* EXERCISE REQUIREMENTS *
Pull out the stretch of the records from the line containing "Page size: 1241x1754." through the line containing "text 造字申請表 [74, 150, 1181, 191]", and reproduce those lines character for character.

* RECORDS PROVIDED *
- - -

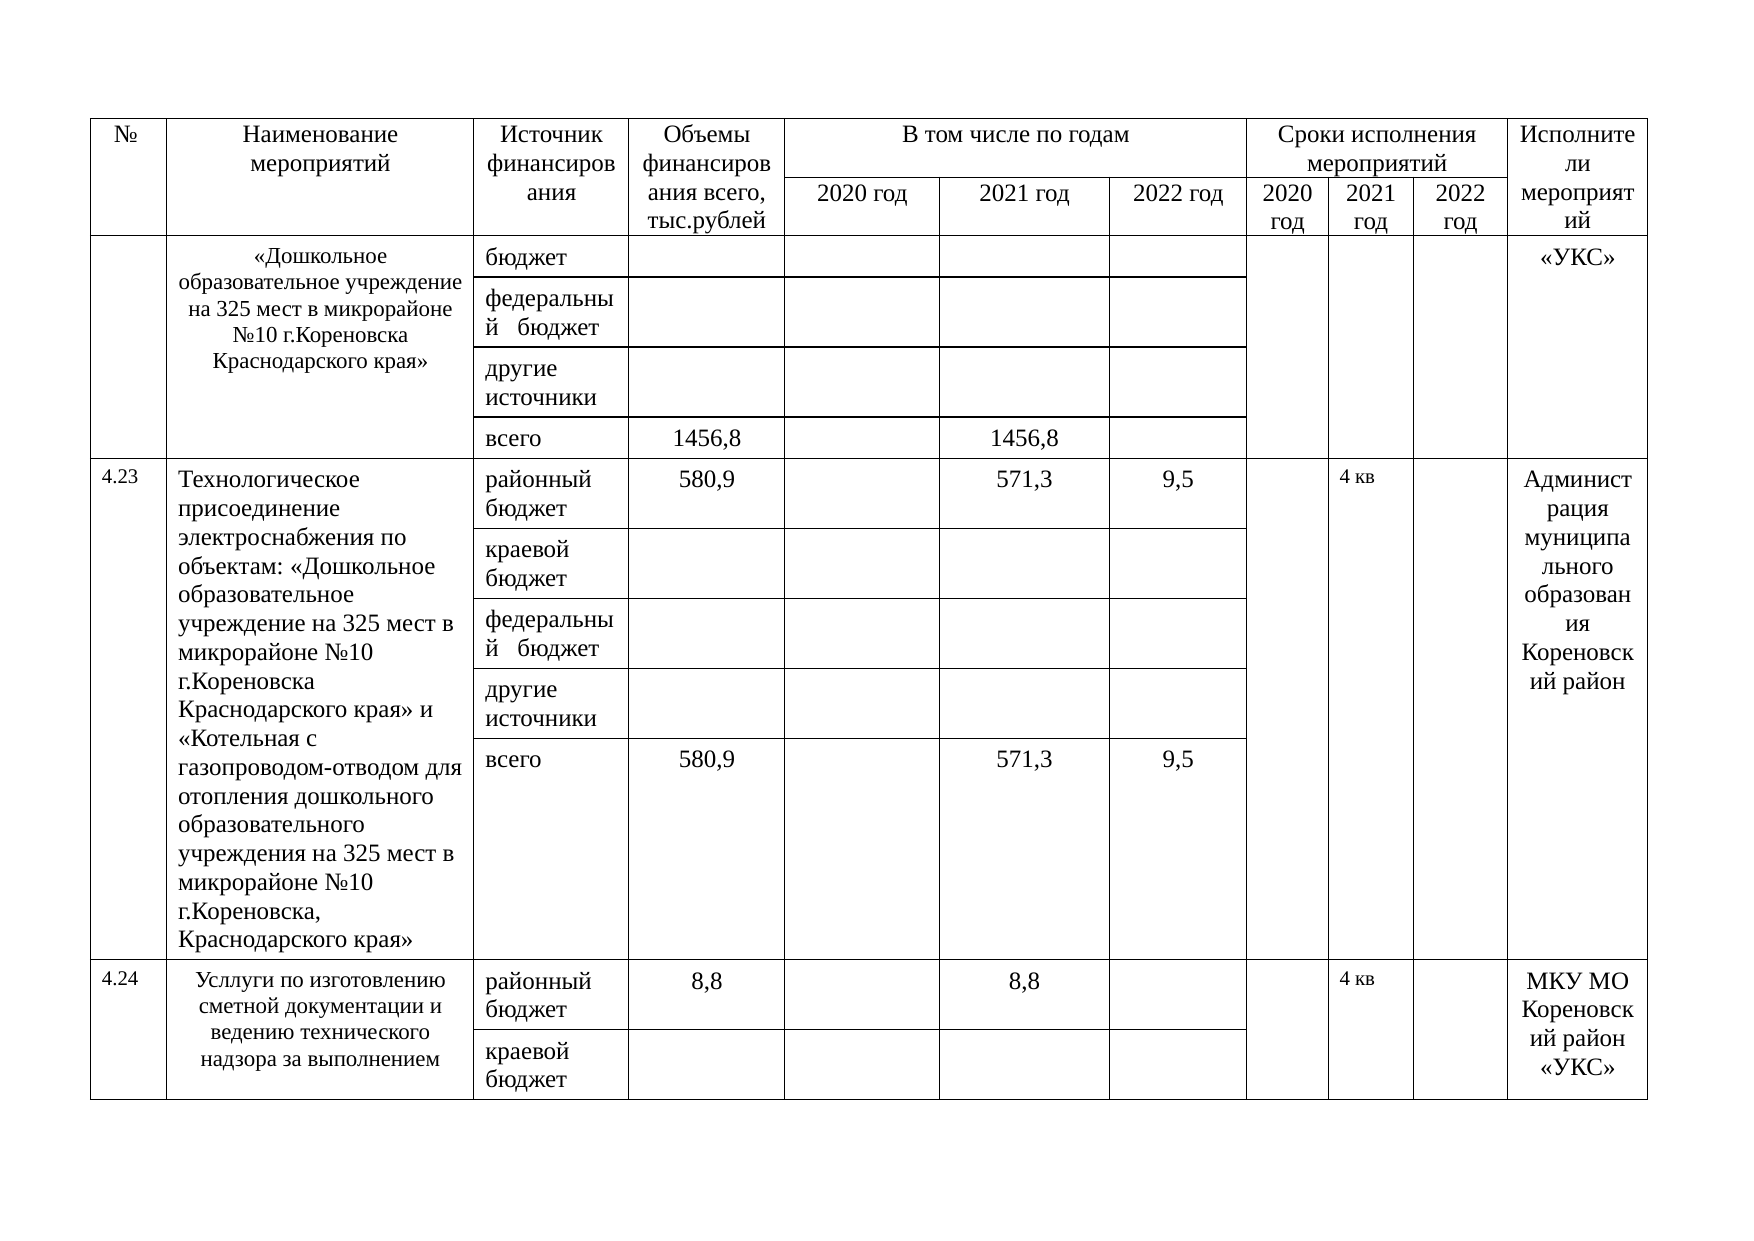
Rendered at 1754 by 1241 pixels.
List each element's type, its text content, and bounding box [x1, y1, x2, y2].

- - -

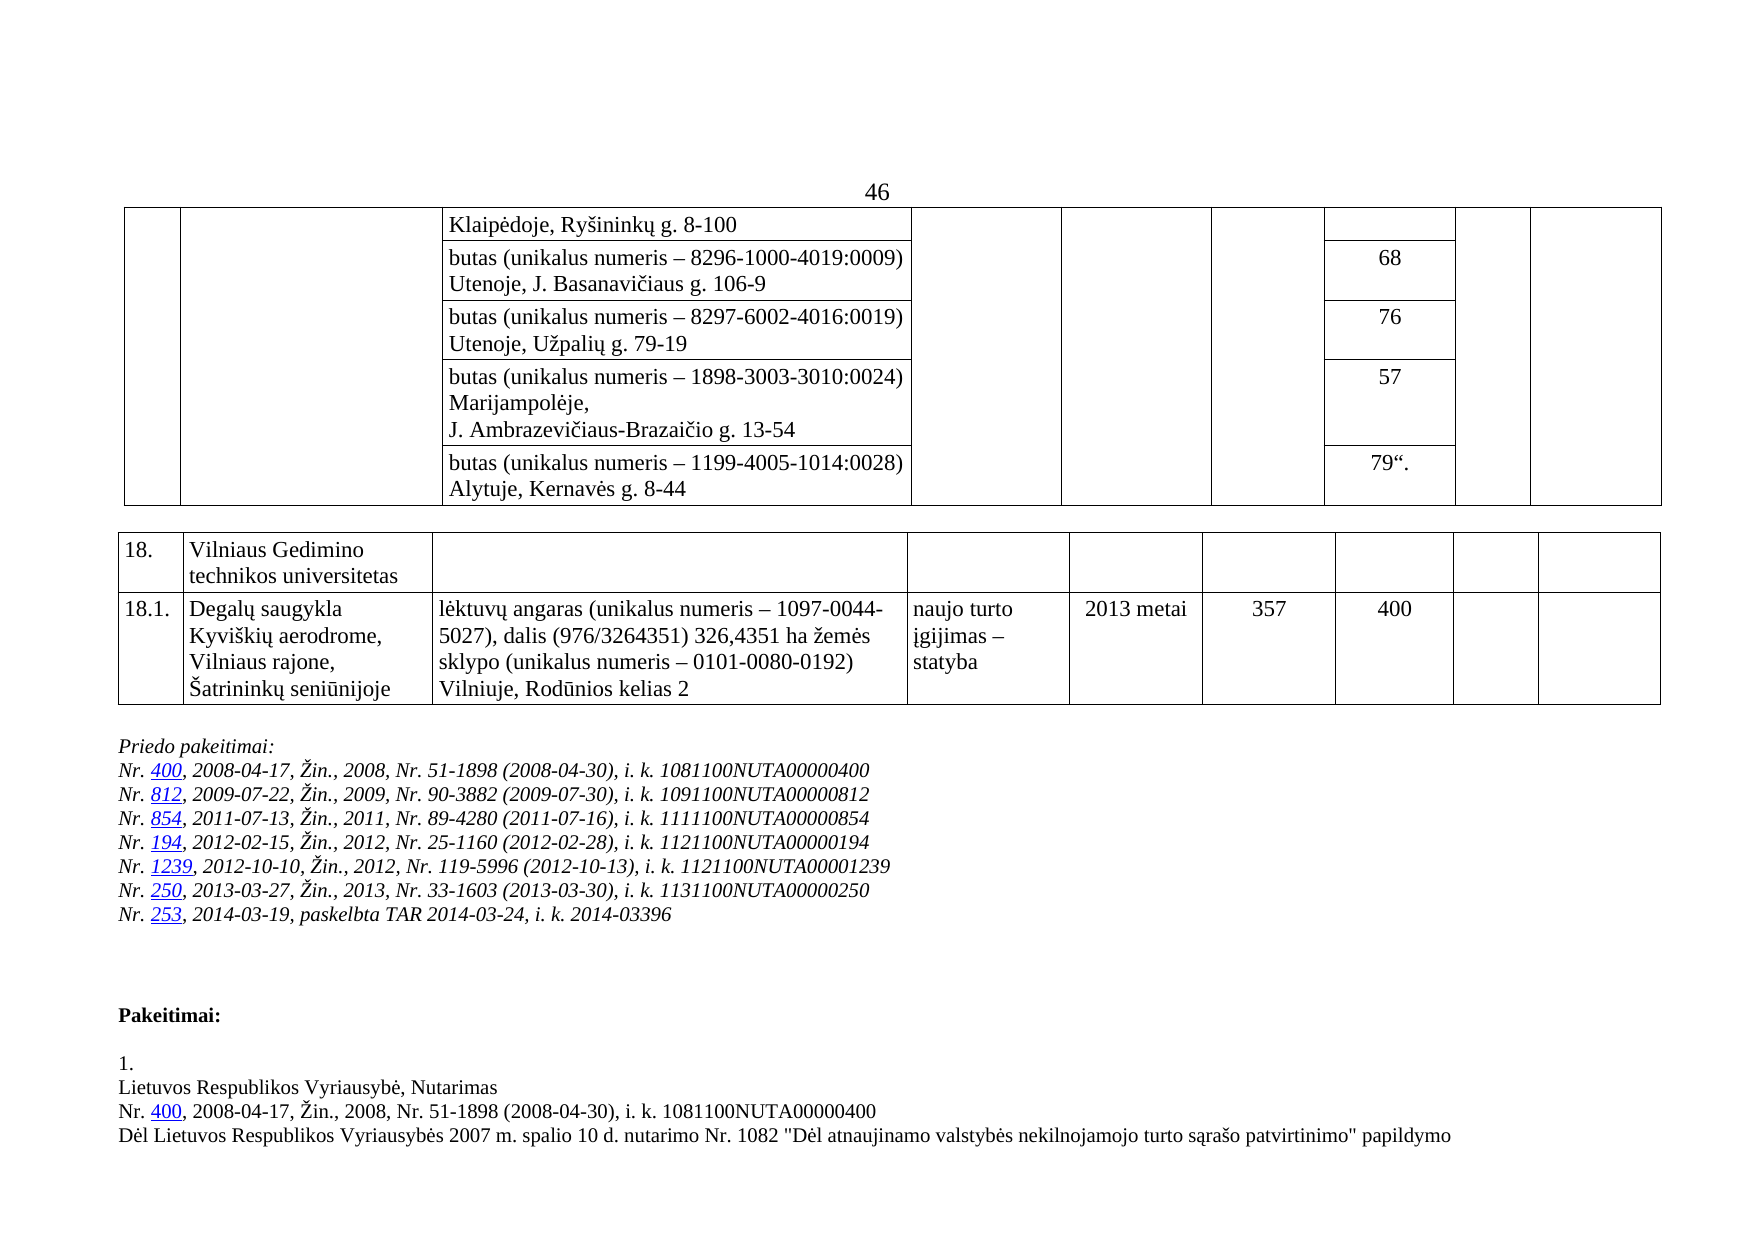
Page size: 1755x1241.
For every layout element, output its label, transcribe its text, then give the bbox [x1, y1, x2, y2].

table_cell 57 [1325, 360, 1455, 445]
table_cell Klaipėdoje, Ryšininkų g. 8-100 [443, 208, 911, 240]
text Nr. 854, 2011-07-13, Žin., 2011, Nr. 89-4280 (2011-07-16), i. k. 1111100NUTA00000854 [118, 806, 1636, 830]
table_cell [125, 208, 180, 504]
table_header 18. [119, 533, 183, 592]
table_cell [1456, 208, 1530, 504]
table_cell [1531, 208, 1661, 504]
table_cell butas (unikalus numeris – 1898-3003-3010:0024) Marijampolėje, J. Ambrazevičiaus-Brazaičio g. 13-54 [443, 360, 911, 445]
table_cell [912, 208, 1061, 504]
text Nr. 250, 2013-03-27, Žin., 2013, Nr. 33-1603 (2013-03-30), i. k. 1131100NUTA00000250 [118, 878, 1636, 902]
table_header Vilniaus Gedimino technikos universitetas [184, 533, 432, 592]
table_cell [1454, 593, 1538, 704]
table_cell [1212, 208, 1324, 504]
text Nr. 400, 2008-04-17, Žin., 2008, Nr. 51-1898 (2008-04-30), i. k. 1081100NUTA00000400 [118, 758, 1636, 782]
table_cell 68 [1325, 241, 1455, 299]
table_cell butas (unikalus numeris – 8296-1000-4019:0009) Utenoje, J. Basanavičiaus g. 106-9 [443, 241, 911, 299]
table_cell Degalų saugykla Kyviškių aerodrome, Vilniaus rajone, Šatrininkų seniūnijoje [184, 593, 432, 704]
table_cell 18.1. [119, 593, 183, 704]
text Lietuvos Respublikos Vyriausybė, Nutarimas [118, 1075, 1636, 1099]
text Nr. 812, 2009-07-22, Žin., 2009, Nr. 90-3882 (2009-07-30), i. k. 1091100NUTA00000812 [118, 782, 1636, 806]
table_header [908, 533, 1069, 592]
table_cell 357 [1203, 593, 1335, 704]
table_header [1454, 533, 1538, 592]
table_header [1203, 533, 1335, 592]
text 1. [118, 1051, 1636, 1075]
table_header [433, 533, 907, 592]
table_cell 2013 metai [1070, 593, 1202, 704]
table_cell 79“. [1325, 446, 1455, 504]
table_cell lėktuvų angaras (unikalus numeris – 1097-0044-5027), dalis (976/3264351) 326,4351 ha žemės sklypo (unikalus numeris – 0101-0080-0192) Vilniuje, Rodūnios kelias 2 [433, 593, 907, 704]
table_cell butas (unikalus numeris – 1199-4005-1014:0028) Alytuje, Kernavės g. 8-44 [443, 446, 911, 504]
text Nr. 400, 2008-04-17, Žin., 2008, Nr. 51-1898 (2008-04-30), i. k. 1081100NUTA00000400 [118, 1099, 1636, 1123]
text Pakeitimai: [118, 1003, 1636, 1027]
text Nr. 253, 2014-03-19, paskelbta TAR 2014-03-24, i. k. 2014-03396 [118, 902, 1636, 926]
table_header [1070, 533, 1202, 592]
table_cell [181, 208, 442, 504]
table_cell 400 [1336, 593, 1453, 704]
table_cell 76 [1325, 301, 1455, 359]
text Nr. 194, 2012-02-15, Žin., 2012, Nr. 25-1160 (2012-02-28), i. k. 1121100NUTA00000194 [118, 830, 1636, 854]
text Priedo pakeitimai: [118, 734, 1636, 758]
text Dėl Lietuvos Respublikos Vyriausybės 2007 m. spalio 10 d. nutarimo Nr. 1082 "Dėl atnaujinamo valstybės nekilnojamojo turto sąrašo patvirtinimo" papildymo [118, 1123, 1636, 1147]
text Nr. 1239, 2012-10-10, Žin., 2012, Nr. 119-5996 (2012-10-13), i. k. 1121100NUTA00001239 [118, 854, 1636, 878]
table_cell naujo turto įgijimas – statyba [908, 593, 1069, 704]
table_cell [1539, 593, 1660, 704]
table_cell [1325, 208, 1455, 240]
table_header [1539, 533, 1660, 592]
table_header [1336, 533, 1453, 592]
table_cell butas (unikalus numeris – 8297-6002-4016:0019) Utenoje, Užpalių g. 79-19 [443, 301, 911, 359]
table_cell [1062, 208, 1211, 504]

- - -

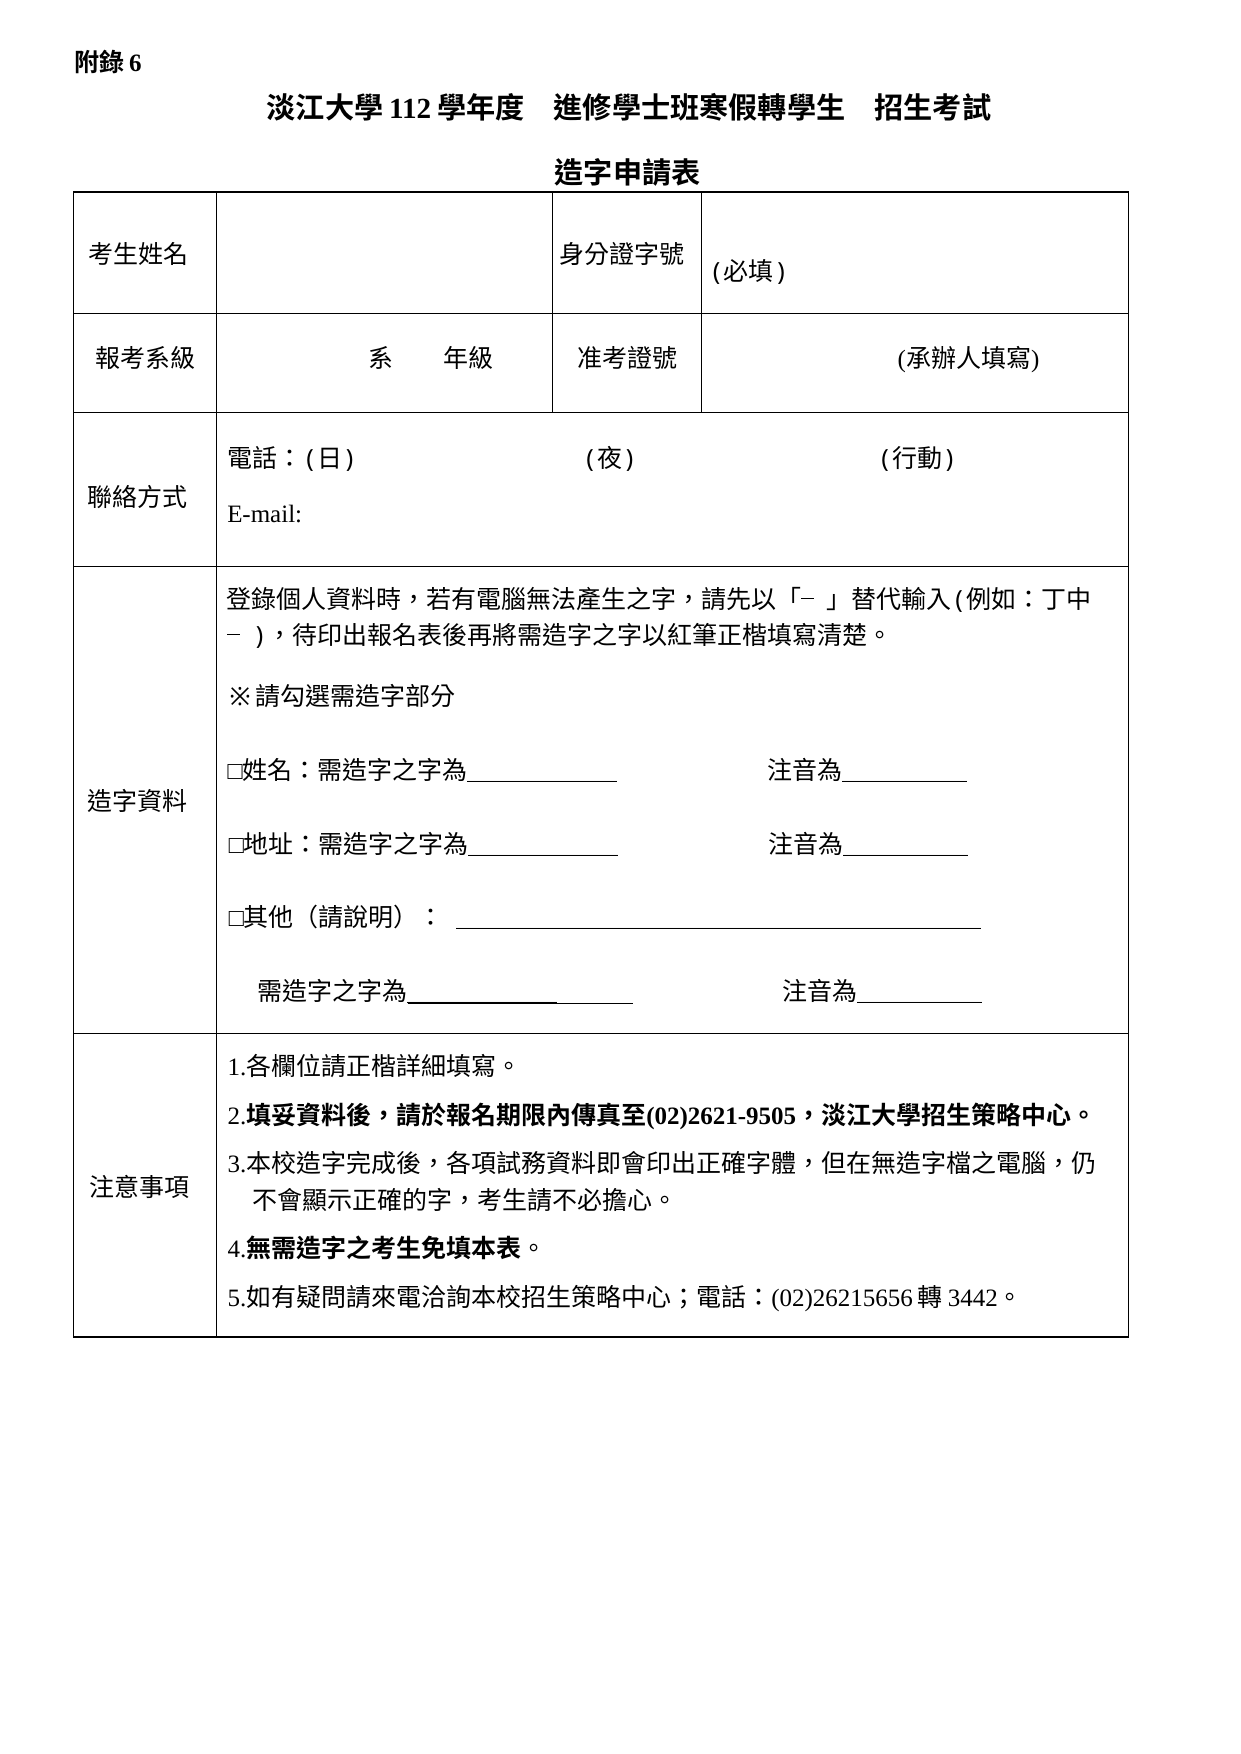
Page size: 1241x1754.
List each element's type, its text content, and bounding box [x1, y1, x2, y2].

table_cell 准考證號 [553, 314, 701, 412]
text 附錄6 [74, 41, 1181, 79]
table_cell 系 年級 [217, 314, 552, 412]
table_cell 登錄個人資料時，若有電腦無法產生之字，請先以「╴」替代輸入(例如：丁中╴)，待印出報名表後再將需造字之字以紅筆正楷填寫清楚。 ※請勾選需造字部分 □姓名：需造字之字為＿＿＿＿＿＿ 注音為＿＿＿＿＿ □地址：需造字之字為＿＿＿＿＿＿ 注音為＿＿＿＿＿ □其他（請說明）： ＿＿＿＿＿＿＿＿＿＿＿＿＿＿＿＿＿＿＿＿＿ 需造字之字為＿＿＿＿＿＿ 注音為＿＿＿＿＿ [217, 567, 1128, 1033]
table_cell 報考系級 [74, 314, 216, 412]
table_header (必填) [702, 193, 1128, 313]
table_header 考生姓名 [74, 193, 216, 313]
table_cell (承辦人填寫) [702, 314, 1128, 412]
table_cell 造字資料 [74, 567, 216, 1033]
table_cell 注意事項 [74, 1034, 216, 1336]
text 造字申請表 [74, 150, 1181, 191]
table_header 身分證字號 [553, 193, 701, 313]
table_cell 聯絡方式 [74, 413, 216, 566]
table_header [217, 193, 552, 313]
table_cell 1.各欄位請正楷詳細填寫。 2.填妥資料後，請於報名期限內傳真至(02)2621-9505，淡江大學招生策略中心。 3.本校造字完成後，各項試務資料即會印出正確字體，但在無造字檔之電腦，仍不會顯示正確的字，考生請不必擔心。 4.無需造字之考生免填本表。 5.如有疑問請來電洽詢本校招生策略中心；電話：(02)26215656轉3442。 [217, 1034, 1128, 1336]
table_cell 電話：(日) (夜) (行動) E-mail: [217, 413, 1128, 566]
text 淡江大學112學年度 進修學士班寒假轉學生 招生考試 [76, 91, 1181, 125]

- - -

* TASK OUTPUT *
Page size: 1241x1754.
List each element's type, its text content, and bounding box [x1, y1, x2, y2].

table_cell 准考證號 [553, 314, 701, 412]
text 附錄6 [74, 41, 1181, 79]
table_cell 系 年級 [217, 314, 552, 412]
table_cell 登錄個人資料時，若有電腦無法產生之字，請先以「╴」替代輸入(例如：丁中╴)，待印出報名表後再將需造字之字以紅筆正楷填寫清楚。 ※請勾選需造字部分 □姓名：需造字之字為＿＿＿＿＿＿ 注音為＿＿＿＿＿ □地址：需造字之字為＿＿＿＿＿＿ 注音為＿＿＿＿＿ □其他（請說明）： ＿＿＿＿＿＿＿＿＿＿＿＿＿＿＿＿＿＿＿＿＿ 需造字之字為＿＿＿＿＿＿ 注音為＿＿＿＿＿ [217, 567, 1128, 1033]
table_cell 報考系級 [74, 314, 216, 412]
table_header (必填) [702, 193, 1128, 313]
table_header 考生姓名 [74, 193, 216, 313]
table_cell (承辦人填寫) [702, 314, 1128, 412]
table_cell 造字資料 [74, 567, 216, 1033]
table_cell 注意事項 [74, 1034, 216, 1336]
text 造字申請表 [74, 150, 1181, 191]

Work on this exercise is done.